Here are some helpful safety tips. This list is not intended to be a comprehensive list of every safety precaution. Always consult your manufacturer’s installation or instruction manual for safety information about your model.
Replace Old Springs.
Your garage door’s springs are arguably the most important and most dangerous part of your door. Springs wear out. When they break, injury can result. If you have an older garage door, have your springs inspected by a professional technician and replaced if needed. If your door has two springs, replace both, even if one is not broken. This will not only prevent any damage caused by the breaking of the second spring, but also keep your door working efficiently.
Check Your Cables.
Visually inspect the cables that attach the spring system to the bottom brackets on both sides of the door. If these cables are frayed or worn, they are in danger of breaking, which can cause injury. Due to the dangers associated with high spring tension, these cables should be replaced only by a trained technician.
Springs can squeak and be noisy. This is caused by normal use and does not necessarily indicate a problem. Before calling a professional service technician, use a spray-on lubricant (recommended especially for garage doors). If the noise persists, call a professional garage door installer for service.
A Do-It-Yourselfer, Eh?
Installing/repairing a garage door can be very dangerous and is not recommended for a novice. iFIX recommends that trained door systems technicians install garage doors. If you attempt the installation by yourself, be sure to follow the manufacturer’s installation instructions carefully.
If your garage door has extension springs, you need a safety cable that runs through the spring and secures to the wall or ceiling at each end. When your garage door is down, extension springs are under high tension. If the spring breaks, it may cause injury. A safety cable can keep that broken spring contained. If you have extension springs but do not have a safety cable, call your local dealer for a safety inspection.

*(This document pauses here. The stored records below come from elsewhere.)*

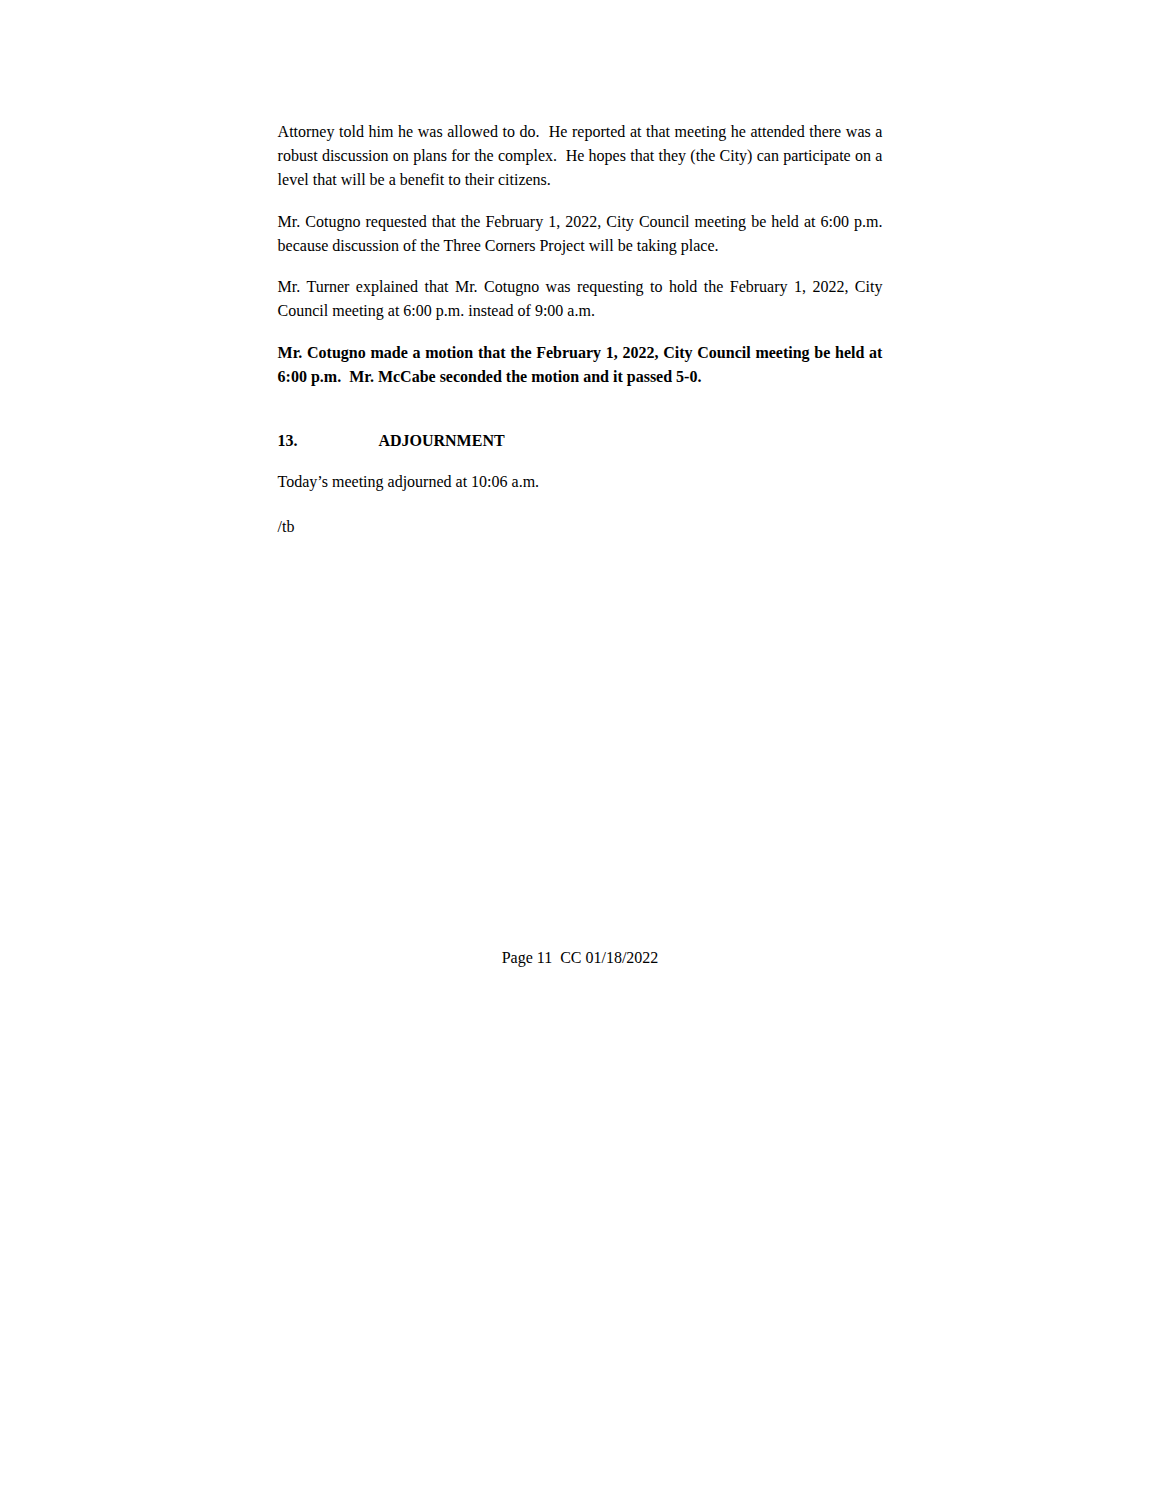Attorney told him he was allowed to do. He reported at that meeting he attended there was a robust discussion on plans for the complex. He hopes that they (the City) can participate on a level that will be a benefit to their citizens.
Mr. Cotugno requested that the February 1, 2022, City Council meeting be held at 6:00 p.m. because discussion of the Three Corners Project will be taking place.
Mr. Turner explained that Mr. Cotugno was requesting to hold the February 1, 2022, City Council meeting at 6:00 p.m. instead of 9:00 a.m.
Mr. Cotugno made a motion that the February 1, 2022, City Council meeting be held at 6:00 p.m. Mr. McCabe seconded the motion and it passed 5-0.
13. ADJOURNMENT
Today’s meeting adjourned at 10:06 a.m.
/tb
Page 11 CC 01/18/2022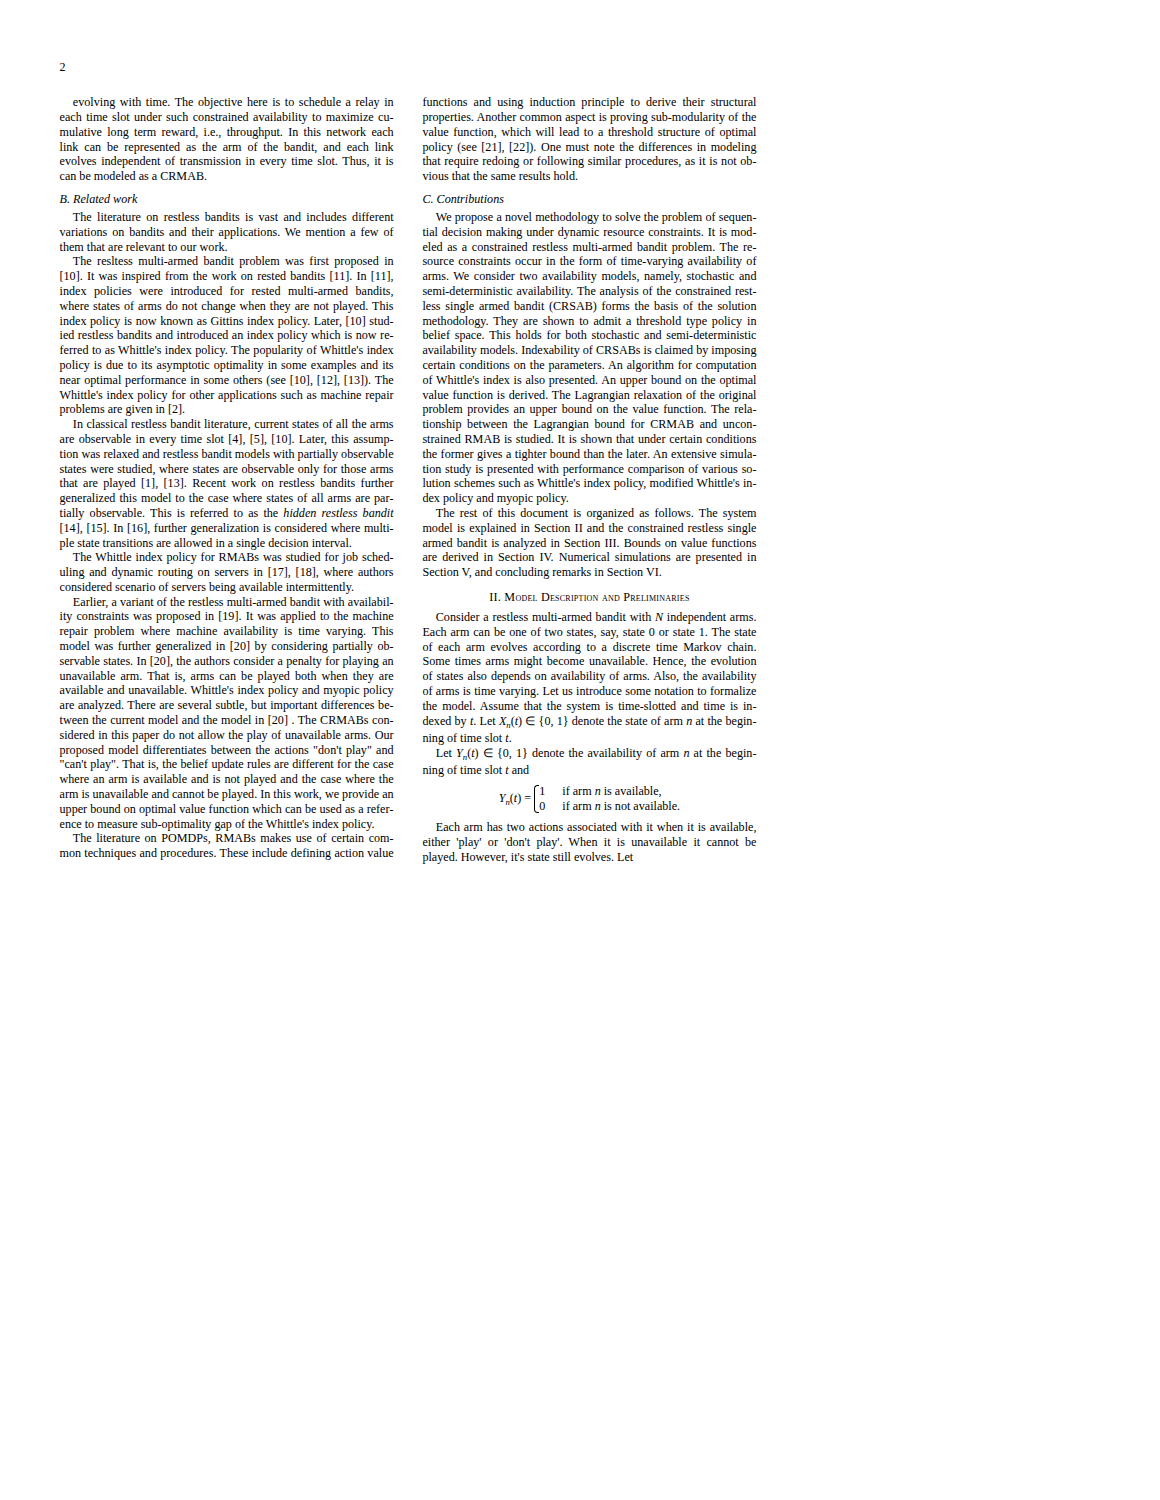2
evolving with time. The objective here is to schedule a relay in each time slot under such constrained availability to maximize cumulative long term reward, i.e., throughput. In this network each link can be represented as the arm of the bandit, and each link evolves independent of transmission in every time slot. Thus, it is can be modeled as a CRMAB.
B. Related work
The literature on restless bandits is vast and includes different variations on bandits and their applications. We mention a few of them that are relevant to our work.
The resltess multi-armed bandit problem was first proposed in [10]. It was inspired from the work on rested bandits [11]. In [11], index policies were introduced for rested multi-armed bandits, where states of arms do not change when they are not played. This index policy is now known as Gittins index policy. Later, [10] studied restless bandits and introduced an index policy which is now referred to as Whittle's index policy. The popularity of Whittle's index policy is due to its asymptotic optimality in some examples and its near optimal performance in some others (see [10], [12], [13]). The Whittle's index policy for other applications such as machine repair problems are given in [2].
In classical restless bandit literature, current states of all the arms are observable in every time slot [4], [5], [10]. Later, this assumption was relaxed and restless bandit models with partially observable states were studied, where states are observable only for those arms that are played [1], [13]. Recent work on restless bandits further generalized this model to the case where states of all arms are partially observable. This is referred to as the hidden restless bandit [14], [15]. In [16], further generalization is considered where multiple state transitions are allowed in a single decision interval.
The Whittle index policy for RMABs was studied for job scheduling and dynamic routing on servers in [17], [18], where authors considered scenario of servers being available intermittently.
Earlier, a variant of the restless multi-armed bandit with availability constraints was proposed in [19]. It was applied to the machine repair problem where machine availability is time varying. This model was further generalized in [20] by considering partially observable states. In [20], the authors consider a penalty for playing an unavailable arm. That is, arms can be played both when they are available and unavailable. Whittle's index policy and myopic policy are analyzed. There are several subtle, but important differences between the current model and the model in [20] . The CRMABs considered in this paper do not allow the play of unavailable arms. Our proposed model differentiates between the actions "don't play" and "can't play". That is, the belief update rules are different for the case where an arm is available and is not played and the case where the arm is unavailable and cannot be played. In this work, we provide an upper bound on optimal value function which can be used as a reference to measure sub-optimality gap of the Whittle's index policy.
The literature on POMDPs, RMABs makes use of certain common techniques and procedures. These include defining action value functions and using induction principle to derive their structural properties. Another common aspect is proving sub-modularity of the value function, which will lead to a threshold structure of optimal policy (see [21], [22]). One must note the differences in modeling that require redoing or following similar procedures, as it is not obvious that the same results hold.
C. Contributions
We propose a novel methodology to solve the problem of sequential decision making under dynamic resource constraints. It is modeled as a constrained restless multi-armed bandit problem. The resource constraints occur in the form of time-varying availability of arms. We consider two availability models, namely, stochastic and semi-deterministic availability. The analysis of the constrained restless single armed bandit (CRSAB) forms the basis of the solution methodology. They are shown to admit a threshold type policy in belief space. This holds for both stochastic and semi-deterministic availability models. Indexability of CRSABs is claimed by imposing certain conditions on the parameters. An algorithm for computation of Whittle's index is also presented. An upper bound on the optimal value function is derived. The Lagrangian relaxation of the original problem provides an upper bound on the value function. The relationship between the Lagrangian bound for CRMAB and unconstrained RMAB is studied. It is shown that under certain conditions the former gives a tighter bound than the later. An extensive simulation study is presented with performance comparison of various solution schemes such as Whittle's index policy, modified Whittle's index policy and myopic policy.
The rest of this document is organized as follows. The system model is explained in Section II and the constrained restless single armed bandit is analyzed in Section III. Bounds on value functions are derived in Section IV. Numerical simulations are presented in Section V, and concluding remarks in Section VI.
II. Model Description and Preliminaries
Consider a restless multi-armed bandit with N independent arms. Each arm can be one of two states, say, state 0 or state 1. The state of each arm evolves according to a discrete time Markov chain. Some times arms might become unavailable. Hence, the evolution of states also depends on availability of arms. Also, the availability of arms is time varying. Let us introduce some notation to formalize the model. Assume that the system is time-slotted and time is indexed by t. Let Xn(t) ∈ {0, 1} denote the state of arm n at the beginning of time slot t.
Let Yn(t) ∈ {0, 1} denote the availability of arm n at the beginning of time slot t and
Yn(t) = 1 if arm n is available, 0 if arm n is not available.
Each arm has two actions associated with it when it is available, either 'play' or 'don't play'. When it is unavailable it cannot be played. However, it's state still evolves. Let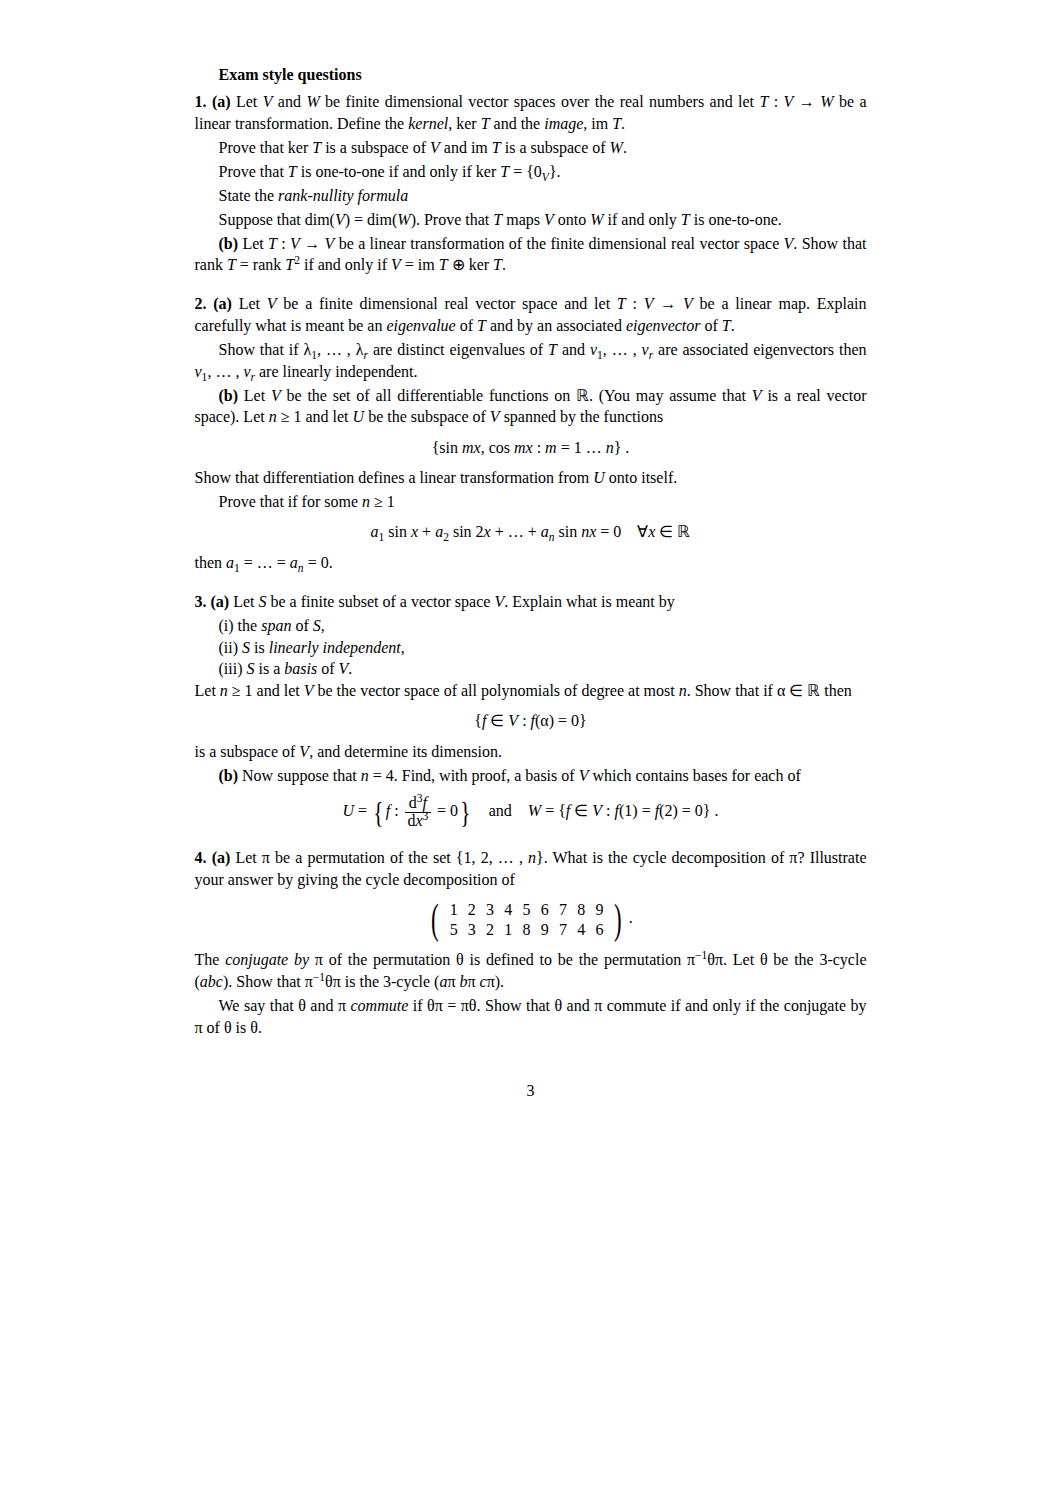Exam style questions
1. (a) Let V and W be finite dimensional vector spaces over the real numbers and let T : V → W be a linear transformation. Define the kernel, ker T and the image, im T.
Prove that ker T is a subspace of V and im T is a subspace of W.
Prove that T is one-to-one if and only if ker T = {0V}.
State the rank-nullity formula
Suppose that dim(V) = dim(W). Prove that T maps V onto W if and only T is one-to-one.
(b) Let T : V → V be a linear transformation of the finite dimensional real vector space V. Show that rank T = rank T2 if and only if V = im T ⊕ ker T.
2. (a) Let V be a finite dimensional real vector space and let T : V → V be a linear map. Explain carefully what is meant be an eigenvalue of T and by an associated eigenvector of T.
Show that if λ1, … , λr are distinct eigenvalues of T and v1, … , vr are associated eigenvectors then v1, … , vr are linearly independent.
(b) Let V be the set of all differentiable functions on ℝ. (You may assume that V is a real vector space). Let n ≥ 1 and let U be the subspace of V spanned by the functions
{sin mx, cos mx : m = 1 … n} .
Show that differentiation defines a linear transformation from U onto itself.
Prove that if for some n ≥ 1
a1 sin x + a2 sin 2x + … + an sin nx = 0 ∀x ∈ ℝ
then a1 = … = an = 0.
3. (a) Let S be a finite subset of a vector space V. Explain what is meant by
(i) the span of S,
(ii) S is linearly independent,
(iii) S is a basis of V.
Let n ≥ 1 and let V be the vector space of all polynomials of degree at most n. Show that if α ∈ ℝ then
{f ∈ V : f(α) = 0}
is a subspace of V, and determine its dimension.
(b) Now suppose that n = 4. Find, with proof, a basis of V which contains bases for each of
U = {f : d3f dx3 = 0} and W = {f ∈ V : f(1) = f(2) = 0} .
4. (a) Let π be a permutation of the set {1, 2, … , n}. What is the cycle decomposition of π? Illustrate your answer by giving the cycle decomposition of
(
| 1 | 2 | 3 | 4 | 5 | 6 | 7 | 8 | 9 |
| 5 | 3 | 2 | 1 | 8 | 9 | 7 | 4 | 6 |
) .
The conjugate by π of the permutation θ is defined to be the permutation π−1θπ. Let θ be the 3-cycle (abc). Show that π−1θπ is the 3-cycle (aπ bπ cπ).
We say that θ and π commute if θπ = πθ. Show that θ and π commute if and only if the conjugate by π of θ is θ.
3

If your door does not go up and down smoothly, you may have an unsafe condition. Even older door systems should operate smoothly. If the awkward operation continues when the door is manually operated, you may have a spring system that is out of balance. This can cause premature wear and tear on other important door components. Spring systems are dangerous and should be repaired only by trained professionals.
Tamper Resistant Brackets.
Since the bottom brackets on a garage door are connected to the door’s springs, these brackets are under extreme tension. They should be adjusted or loosened only by a trained door systems technician. Many manufacturers now include tamper resistant hardware that prevents loosening of the brackets by a novice.
Use the Old Track?
When buying a replacement garage door, some homeowners are tempted to save a few dollars by putting the new door on the old track. However, your old track may not fit with your new door, depending on the thickness of your sections, the weight of the door, the headroom required, the location of the garage door opener, and other considerations. The track and sections work together as a system. For maximum performance and long life, you should use the track that is designed for your specific door.
Your garage door is probably the largest moving part in your home and is typically used every day. Over time, parts can wear out and break, creating potential safety problems. Although you should provide monthly safety checks and maintenance to your garage door system, an annual visit from a trained door systems technician can keep your door operating safely and smoothly for a long time.
Man the Manual.
Keep the owner’s manuals for your door and opener hanging near the door for easy reference. Every model of door and opener has specific safety instructions unique to that model. Where is your manual?